The second diagram: definition time versus call time
Why the language works this way
It is tempting to call this a design mistake and move on. But the rules are internally consistent.
Default arguments are evaluated at def-time because that is the only moment the surrounding scope is available. If defaults were evaluated at call time, they would need access to the enclosing namespace, which might no longer exist. The trade-off was predictability in the common case (immutable defaults) at the cost of surprise in the less common case (mutable defaults).
Closures bind to variables rather than values because that is what makes them genuinely useful. A closure that captures a variable can reflect mutations the enclosing scope makes after the closure is created — which is exactly what you want when building a counter or a stateful callback. The late-binding loop trap is a misapplication of a feature, not a flaw in the feature itself.

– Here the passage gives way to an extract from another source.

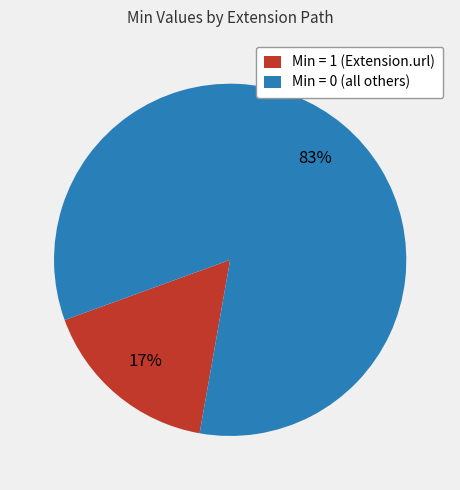

Which category has the biggest portion of the pie?

Min = 0 (all others)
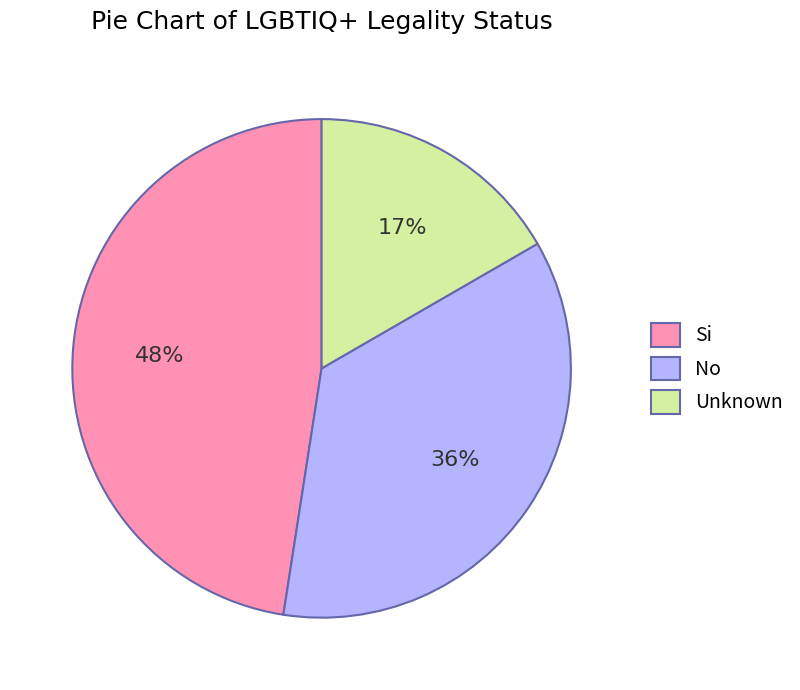

Does No account for over 50% of the chart?

No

Understanding this shifts how you read Python. You stop asking “why does Python do this strange thing” and start asking “what is the evaluation model, and what does it imply here.” The mutable default is just the most visible symptom of that model — visible because it ships bugs, invisible because it never raises an exception.
Three rules that prevent all of this
Defaults in Python are not fresh per call. Close over variables, not values. And is means identity, not equality.
Write those three sentences on a notecard. Put it where you type. They prevent every bug described here, and they make you a slightly better reader of other people’s code — because you will immediately spot the items=[] in their function signature and know, before running a single line, exactly what will go wrong.
That is the thing about footguns: they are always obvious in retrospect. The mutable default looks harmless. It reads like intent. It even works correctly for the first call. The damage accumulates silently, which is the worst kind, and understanding the mechanism is the only reliable protection.